• [Data records]
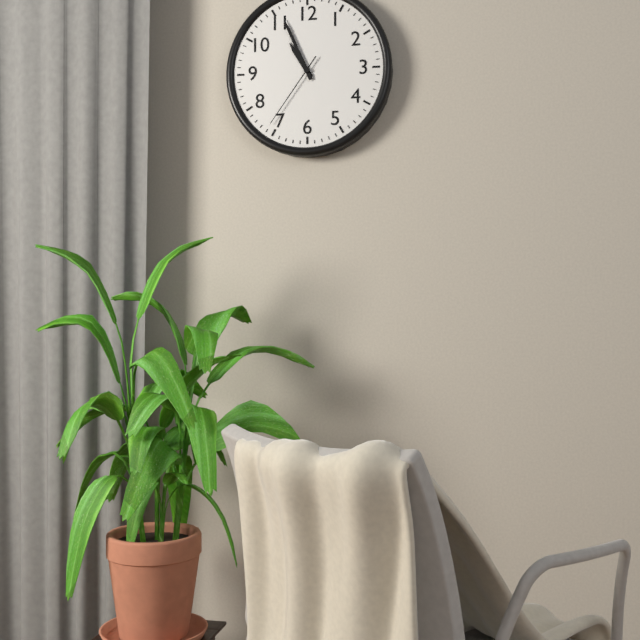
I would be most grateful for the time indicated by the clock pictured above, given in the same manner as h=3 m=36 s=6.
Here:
h=10 m=56 s=36
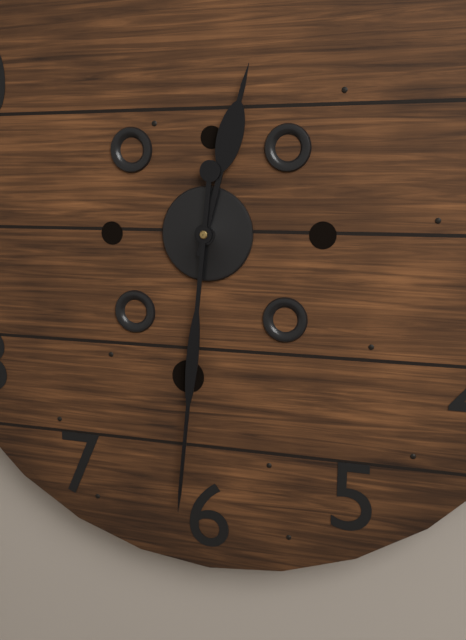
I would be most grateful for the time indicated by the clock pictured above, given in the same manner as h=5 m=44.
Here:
h=12 m=31
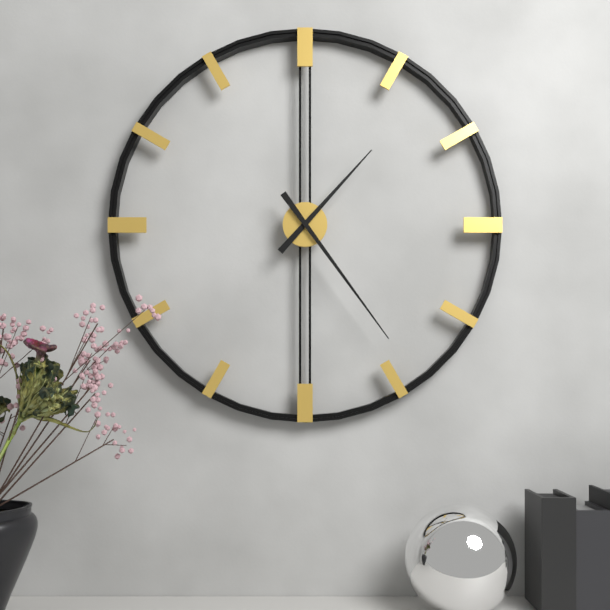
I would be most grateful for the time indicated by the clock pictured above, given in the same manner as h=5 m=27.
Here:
h=1 m=24
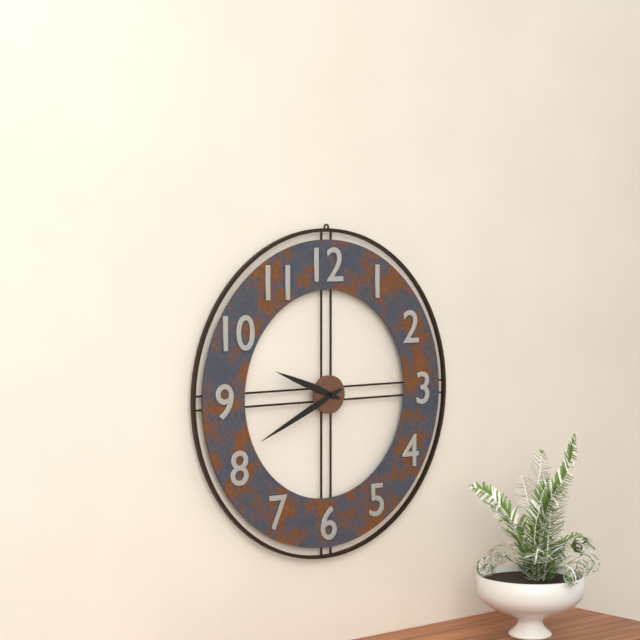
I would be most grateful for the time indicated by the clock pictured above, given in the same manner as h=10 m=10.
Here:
h=9 m=41
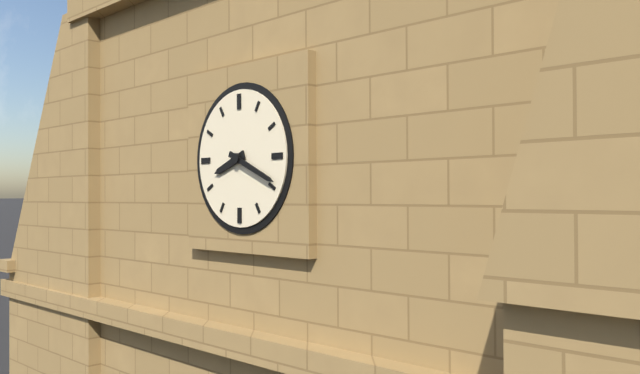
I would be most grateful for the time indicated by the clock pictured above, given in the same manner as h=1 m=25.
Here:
h=8 m=19
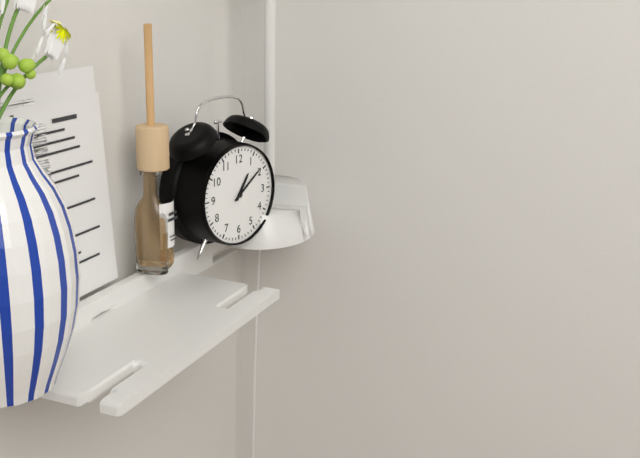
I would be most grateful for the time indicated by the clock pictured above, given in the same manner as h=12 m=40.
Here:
h=1 m=9
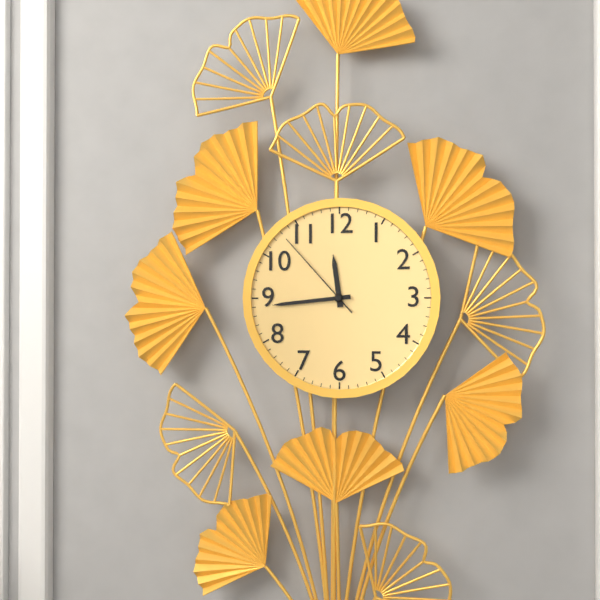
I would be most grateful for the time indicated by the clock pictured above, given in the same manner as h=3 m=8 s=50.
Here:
h=11 m=44 s=53
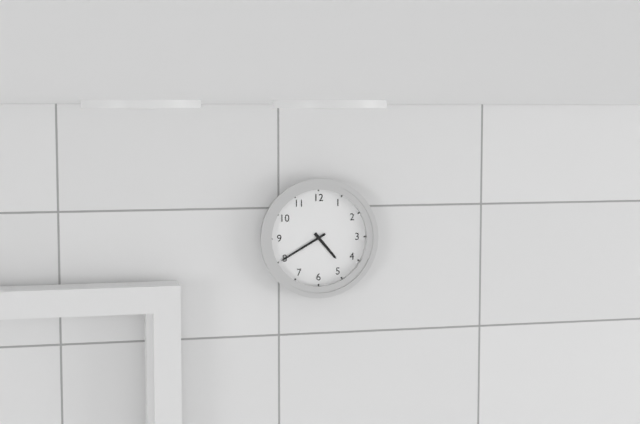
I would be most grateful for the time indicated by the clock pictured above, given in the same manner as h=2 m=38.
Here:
h=4 m=40
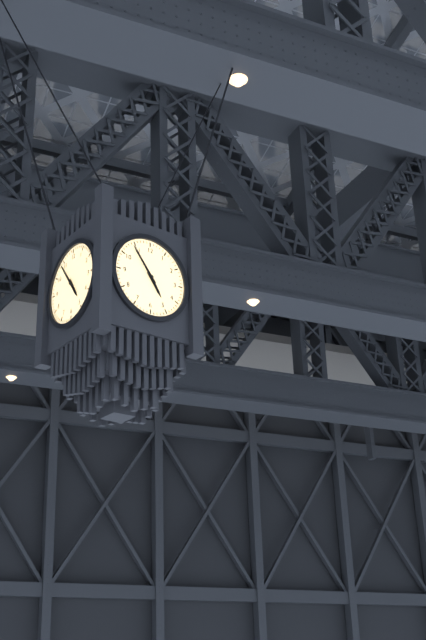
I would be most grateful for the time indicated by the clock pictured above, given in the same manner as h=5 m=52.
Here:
h=4 m=54
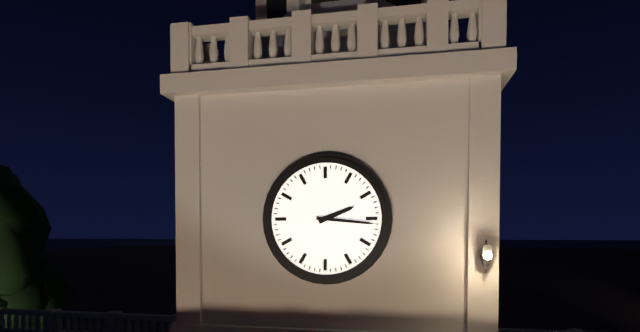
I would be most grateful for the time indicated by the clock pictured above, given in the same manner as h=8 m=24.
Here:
h=2 m=16
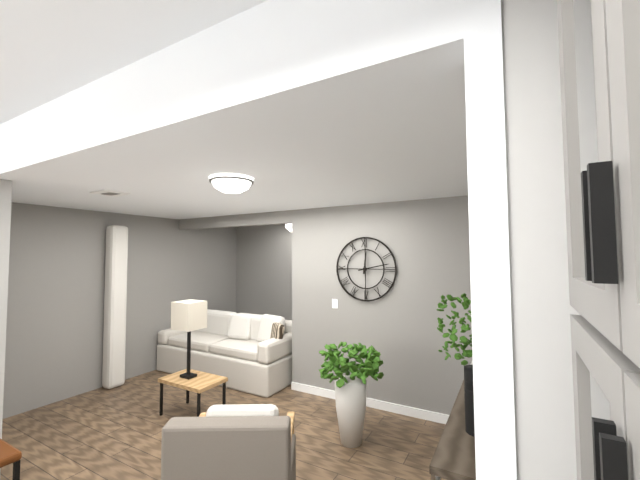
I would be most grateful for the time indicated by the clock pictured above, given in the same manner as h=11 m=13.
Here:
h=12 m=13
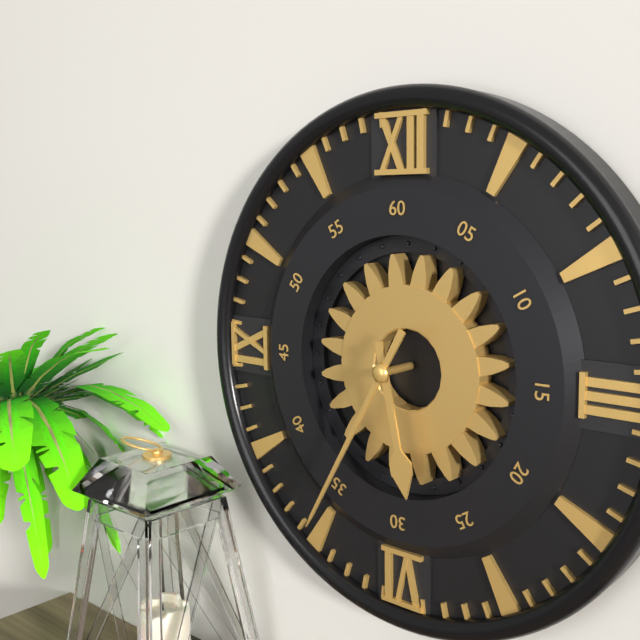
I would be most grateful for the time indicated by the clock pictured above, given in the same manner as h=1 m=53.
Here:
h=5 m=35
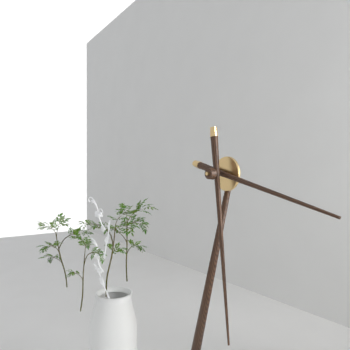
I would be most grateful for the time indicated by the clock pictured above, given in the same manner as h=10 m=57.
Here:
h=3 m=29
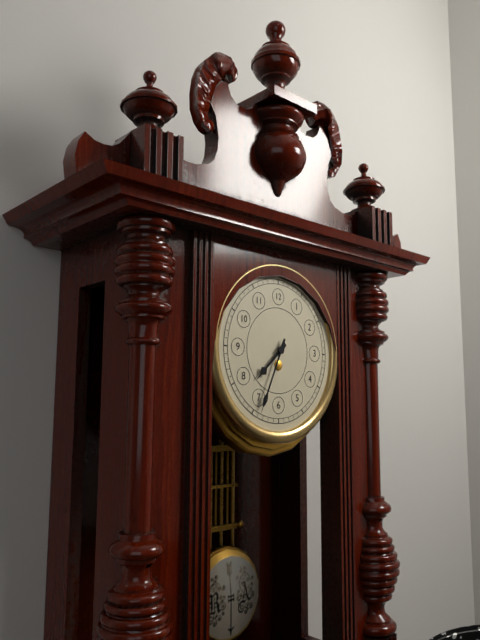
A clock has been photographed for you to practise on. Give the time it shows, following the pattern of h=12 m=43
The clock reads h=7 m=34
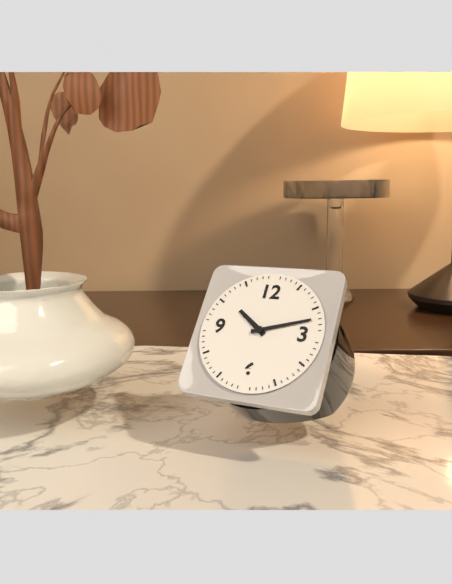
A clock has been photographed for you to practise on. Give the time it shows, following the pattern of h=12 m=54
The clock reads h=10 m=12
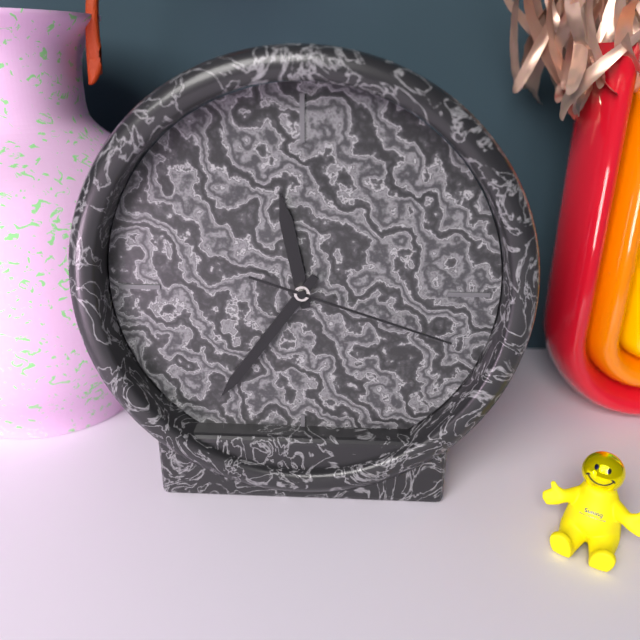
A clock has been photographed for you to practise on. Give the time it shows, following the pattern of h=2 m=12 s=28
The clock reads h=11 m=36 s=18
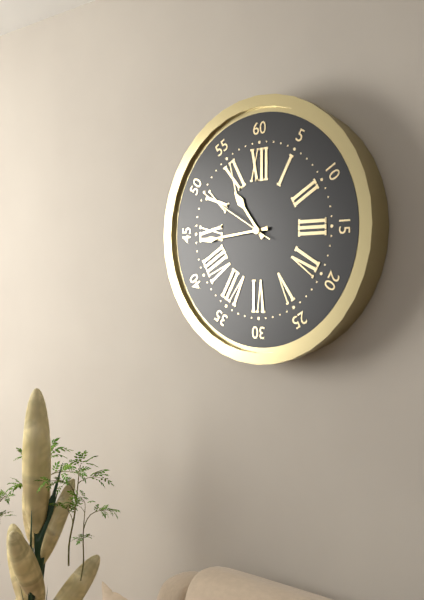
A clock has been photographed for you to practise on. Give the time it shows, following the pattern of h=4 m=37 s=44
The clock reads h=10 m=44 s=50
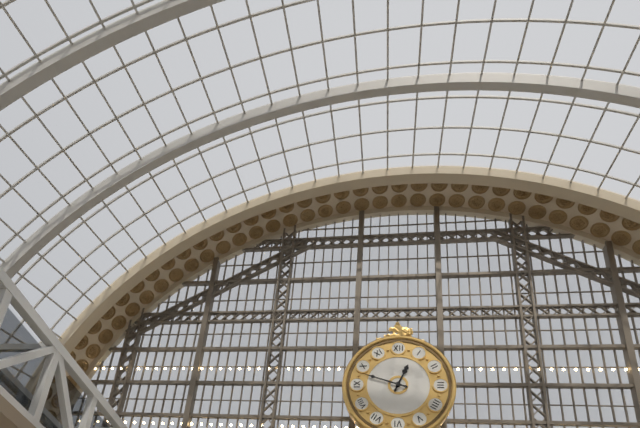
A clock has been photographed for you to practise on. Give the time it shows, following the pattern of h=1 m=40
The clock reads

• [Written exercise] Rewrite every record above, replacing "most grateful" with "very thankful" and keeping all other wording the same. Leave out the pictures.

• [Exercise answer]
I would be very thankful for the time indicated by the clock pictured above, given in the same manner as h=3 m=36 s=6.
Here:
h=10 m=56 s=36
I would be very thankful for the time indicated by the clock pictured above, given in the same manner as h=5 m=44.
Here:
h=12 m=31
I would be very thankful for the time indicated by the clock pictured above, given in the same manner as h=5 m=27.
Here:
h=1 m=24
I would be very thankful for the time indicated by the clock pictured above, given in the same manner as h=10 m=10.
Here:
h=9 m=41
I would be very thankful for the time indicated by the clock pictured above, given in the same manner as h=1 m=25.
Here:
h=8 m=19
I would be very thankful for the time indicated by the clock pictured above, given in the same manner as h=12 m=40.
Here:
h=1 m=9
I would be very thankful for the time indicated by the clock pictured above, given in the same manner as h=3 m=8 s=50.
Here:
h=11 m=44 s=53
I would be very thankful for the time indicated by the clock pictured above, given in the same manner as h=2 m=38.
Here:
h=4 m=40
I would be very thankful for the time indicated by the clock pictured above, given in the same manner as h=5 m=52.
Here:
h=4 m=54
I would be very thankful for the time indicated by the clock pictured above, given in the same manner as h=8 m=24.
Here:
h=2 m=16
I would be very thankful for the time indicated by the clock pictured above, given in the same manner as h=11 m=13.
Here:
h=12 m=13
I would be very thankful for the time indicated by the clock pictured above, given in the same manner as h=1 m=53.
Here:
h=5 m=35
I would be very thankful for the time indicated by the clock pictured above, given in the same manner as h=10 m=57.
Here:
h=3 m=29
A clock has been photographed for you to practise on. Give the time it shows, following the pattern of h=12 m=43
The clock reads h=7 m=34
A clock has been photographed for you to practise on. Give the time it shows, following the pattern of h=12 m=54
The clock reads h=10 m=12
A clock has been photographed for you to practise on. Give the time it shows, following the pattern of h=2 m=12 s=28
The clock reads h=11 m=36 s=18
A clock has been photographed for you to practise on. Give the time it shows, following the pattern of h=4 m=37 s=44
The clock reads h=10 m=44 s=50
A clock has been photographed for you to practise on. Give the time it shows, following the pattern of h=1 m=40
The clock reads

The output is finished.